Bob Rugurika, rédacteur en chef de la RPA, a également été interrogé lundi dernier par le procureur de la République-la quatrième fois depuis le 18 juillet dernier-pour une émission ayant soulevé des interrogations sur l'intégrité de Léonce Ndarubagiye, un ancien gouverneur de province et membre d'une commission chargée de la mise en place de la Commission Vérité et Réconciliation du Burundi, selon des journalistes locaux. La RPA avait cité un rapport de l'ONU daté de 1996 qui impliquait M. Ndarubagiye dans un massacre de Tutsis.

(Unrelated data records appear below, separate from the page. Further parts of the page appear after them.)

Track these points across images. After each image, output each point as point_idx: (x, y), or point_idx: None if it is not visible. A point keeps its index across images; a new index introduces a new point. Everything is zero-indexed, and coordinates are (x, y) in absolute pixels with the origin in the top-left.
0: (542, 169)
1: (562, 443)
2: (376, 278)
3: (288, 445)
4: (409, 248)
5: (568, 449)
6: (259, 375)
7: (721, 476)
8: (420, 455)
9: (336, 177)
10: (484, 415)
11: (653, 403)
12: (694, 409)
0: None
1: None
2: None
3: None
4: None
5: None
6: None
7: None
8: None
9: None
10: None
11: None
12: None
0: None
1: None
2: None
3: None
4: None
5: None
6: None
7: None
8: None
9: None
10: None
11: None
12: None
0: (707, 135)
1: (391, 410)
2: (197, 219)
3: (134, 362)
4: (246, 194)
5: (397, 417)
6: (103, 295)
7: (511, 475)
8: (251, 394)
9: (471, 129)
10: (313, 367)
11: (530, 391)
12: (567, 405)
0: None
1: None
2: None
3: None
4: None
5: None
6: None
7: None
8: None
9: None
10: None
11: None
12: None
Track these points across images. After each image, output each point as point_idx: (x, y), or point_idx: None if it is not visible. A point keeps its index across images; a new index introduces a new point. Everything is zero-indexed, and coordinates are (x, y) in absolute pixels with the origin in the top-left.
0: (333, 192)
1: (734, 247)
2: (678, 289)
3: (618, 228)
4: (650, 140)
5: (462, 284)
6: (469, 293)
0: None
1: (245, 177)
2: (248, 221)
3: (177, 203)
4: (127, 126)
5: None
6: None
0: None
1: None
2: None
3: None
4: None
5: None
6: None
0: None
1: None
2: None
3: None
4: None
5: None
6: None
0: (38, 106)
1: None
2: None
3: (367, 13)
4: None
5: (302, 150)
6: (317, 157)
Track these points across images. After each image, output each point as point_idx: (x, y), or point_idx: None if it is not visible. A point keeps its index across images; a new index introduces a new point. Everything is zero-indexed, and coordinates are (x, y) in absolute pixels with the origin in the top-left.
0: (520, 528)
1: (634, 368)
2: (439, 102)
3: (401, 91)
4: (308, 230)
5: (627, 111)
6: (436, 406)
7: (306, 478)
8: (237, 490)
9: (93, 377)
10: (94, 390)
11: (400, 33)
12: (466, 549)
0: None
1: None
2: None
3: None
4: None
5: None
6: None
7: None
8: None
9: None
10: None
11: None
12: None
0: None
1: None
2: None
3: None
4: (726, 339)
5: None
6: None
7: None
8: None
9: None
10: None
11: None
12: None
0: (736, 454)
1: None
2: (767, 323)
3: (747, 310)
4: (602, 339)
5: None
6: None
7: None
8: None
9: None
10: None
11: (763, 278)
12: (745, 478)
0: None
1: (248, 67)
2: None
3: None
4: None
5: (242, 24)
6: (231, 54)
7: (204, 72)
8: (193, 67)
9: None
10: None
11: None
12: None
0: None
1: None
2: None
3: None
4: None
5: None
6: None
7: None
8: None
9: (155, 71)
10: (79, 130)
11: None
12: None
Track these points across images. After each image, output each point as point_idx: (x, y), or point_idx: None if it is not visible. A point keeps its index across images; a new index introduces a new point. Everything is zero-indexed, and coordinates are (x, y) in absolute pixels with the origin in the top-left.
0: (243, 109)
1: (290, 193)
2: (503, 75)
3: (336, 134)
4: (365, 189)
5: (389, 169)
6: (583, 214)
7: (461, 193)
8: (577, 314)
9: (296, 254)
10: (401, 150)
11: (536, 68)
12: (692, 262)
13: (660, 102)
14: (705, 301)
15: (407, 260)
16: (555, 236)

Immédiatement après l'émission, le 23 juillet dernier, le président du CNC, Pierre Bambasi, a publié un communiqué déclarant que la diffusion de telles informations constituait une "incitation à la haine ethnique, et donc capable d'avoir des effets négatifs sur la réconciliation et la sécurité de la population", selon des médias.

Par la suite, M. Rugurika a été convoqué par un magistrat pour un autre interrogatoire, le 9 août courant, au sujet d'une autre affaire inconnue, a dit le journaliste au CPJ. Lors d'un interrogatoire précédent le 18 juillet dernier, les procureurs l'avaient accusé de diffusion d'informations "susceptibles d'inciter à la désobéissance civile" dans le cadre d'émissions consacrées à des partis d'opposition, notamment le Front pour la démocratie au Burundi et l'Alliance des démocrates pour le changement, selon des journalistes locaux.

Des journalistes de la station de la RPA dans la ville de Ngozi, au nord du pays, ont également été convoqués. Vendredi et lundi derniers, un procureur de la République a interrogé le chef de cette station, Léonce Niyongabo, ainsi que son reporter, Yvette Murekesabe, au sujet d'un article ayant impliqué un membre des services de sécurité de l'Etat dans un viol, selon des journalistes locaux.

Par ailleurs, à travers une action considérée comme un moyen de contrecarrer la défense juridique de la RPA, les autorités burundaises ont emprisonné le 29 juillet dernier l'avocat de ladite station de radio, François Nyamoya, sous de fausses accusations de subornation de témoins dans le cadre d'une affaire dans laquelle il avait défendu avec succès un suspect dans l'assassinat en 2001 du représentant résidant de l'Organisation mondiale de la Santé (OMS) au Burundi, Kassy Manlan, selon des journalistes locaux. Cette affaire est classée depuis 2003, et le code de procédure pénale du Burundi interdit les poursuites pour une infraction dans le cadre d'une affaire classée pendant plus de trois ans, selon les mêmes sources.

Cette année, les autorités burundaises ont constamment harcelé la RPA et Radio Isanganiro pour leurs reportages. En avril dernier, elles avaient imposé une suspension de quatre jours à une émission-débat populaire de la RPA. En outre, quatre journalistes de la RPA, Zirampaye Raymond, Domithile Kiramvu, Bonfils Niyongere et Philbert Musobozi, ont été accusés de diffamation pénale par Evrard Giswaswa, le maire de Bujumbura, pour des reportages en octobre 2010 sur une prétendue bagarre de M. Giswaswa dans une boîte de nuit, selon la presse locale.